● **Quoted passage**:
------------------------

It should be noted that this car has no evidence of longitudinal truss rods. I suspect that the lengthwise planks  as well as the heavy wood framing for the ironclad casement also serve as the the longitudinal stiffeners. I originally added longitudinal frame blocking, but removed them after reconsidering the location of the truss rods. I probably should have added two lengthwise beams and used transverse blocking. Oh well. I will change that the next time I do it, maybe in O Scale.

The gun carriage was really a dilemma, as I could find no other cannon with a carriage like this one. It looks to me that they took a seacoast casement  carriage from a fortress and modified it to fit. It appears to be a cross between the casement carriage (Plate 10 US Army Ordnance manual) and the carriage for flank  casements (Plate 11 US Ordnance manual). But many of the visible details don't match either of those guns. The number of steps on the side walls, the screw elevation and the type of gun are different. The Plate 10 carriage is close but there is no tongue on this gun, and the wheel tracks on the rails are different. In fact, the wheel tracks are not visible in the Lee-Brooke Railway Gun photo, but I assumed they are there and hidden by the view angle of the photo.

Gun and carriage sitting on chassis. The casement is
started.
So the approach I took was to copy all the detail that I could see and then did a little imagineering for the rest.  Based on the angle that the carriage rails sit on, I suspect it may have some type of pintle giving it a limited traverse.  I plan on adding that feature.

Given the dearth of information, any suggestions would be appreciated.










October 28, 2012

Meanwhile, back on the layout...

Hurricane Sandy is bearing down on the Mid-Atlantic and we are all standing by hoping it will spare us. With our storm preparations complete, I thought I would do a blog post to catch up some loose ends.

------------------------

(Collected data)
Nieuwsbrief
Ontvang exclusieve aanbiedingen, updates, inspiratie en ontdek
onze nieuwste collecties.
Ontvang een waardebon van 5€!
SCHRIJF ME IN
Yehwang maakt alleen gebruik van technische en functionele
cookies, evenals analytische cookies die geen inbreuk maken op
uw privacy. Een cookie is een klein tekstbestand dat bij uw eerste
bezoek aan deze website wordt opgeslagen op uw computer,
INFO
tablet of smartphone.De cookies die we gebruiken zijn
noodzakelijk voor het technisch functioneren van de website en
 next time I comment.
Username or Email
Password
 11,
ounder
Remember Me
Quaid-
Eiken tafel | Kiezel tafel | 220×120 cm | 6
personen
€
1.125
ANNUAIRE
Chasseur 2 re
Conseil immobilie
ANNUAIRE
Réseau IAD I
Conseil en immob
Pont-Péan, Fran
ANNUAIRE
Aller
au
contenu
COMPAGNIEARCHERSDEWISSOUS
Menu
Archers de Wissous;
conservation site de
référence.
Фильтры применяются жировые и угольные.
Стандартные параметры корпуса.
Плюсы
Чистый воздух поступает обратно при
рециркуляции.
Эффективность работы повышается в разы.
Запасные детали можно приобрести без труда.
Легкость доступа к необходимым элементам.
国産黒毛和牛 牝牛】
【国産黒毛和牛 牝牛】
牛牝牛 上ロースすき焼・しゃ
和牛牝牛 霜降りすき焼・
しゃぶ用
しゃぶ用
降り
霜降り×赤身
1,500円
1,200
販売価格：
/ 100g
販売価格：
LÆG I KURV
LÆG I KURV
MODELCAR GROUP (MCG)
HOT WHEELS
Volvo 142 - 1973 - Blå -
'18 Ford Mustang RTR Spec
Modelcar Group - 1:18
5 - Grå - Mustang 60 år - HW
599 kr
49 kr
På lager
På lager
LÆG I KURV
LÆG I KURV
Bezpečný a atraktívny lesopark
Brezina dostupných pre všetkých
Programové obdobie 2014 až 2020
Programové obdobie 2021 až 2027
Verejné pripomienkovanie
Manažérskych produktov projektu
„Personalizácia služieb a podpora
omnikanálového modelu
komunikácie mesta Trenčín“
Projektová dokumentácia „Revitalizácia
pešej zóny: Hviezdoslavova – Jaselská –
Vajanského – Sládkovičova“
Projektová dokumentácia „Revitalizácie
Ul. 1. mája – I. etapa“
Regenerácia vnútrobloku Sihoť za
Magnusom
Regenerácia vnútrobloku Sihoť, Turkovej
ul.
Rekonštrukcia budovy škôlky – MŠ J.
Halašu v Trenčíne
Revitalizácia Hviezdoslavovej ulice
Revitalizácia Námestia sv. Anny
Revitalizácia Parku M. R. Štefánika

------------------------

● **Tasks to carry out**:
A. In the railway gun post, what feature does the writer plan to add to the gun carriage?
B. List the visible details that the railway gun post says are different from the carriages in both ordnance manual plates.
C. Echo the railway gun post from "So the approach" to "would be appreciated.".

● **Responses by item number**:
A. A pintle giving the carriage a limited traverse.

B.
- The number of steps on the side walls
- The screw elevation
- The type of gun

C.
So the approach I took was to copy all the detail that I could see and then did a little imagineering for the rest.  Based on the angle that the carriage rails sit on, I suspect it may have some type of pintle giving it a limited traverse.  I plan on adding that feature.

Given the dearth of information, any suggestions would be appreciated.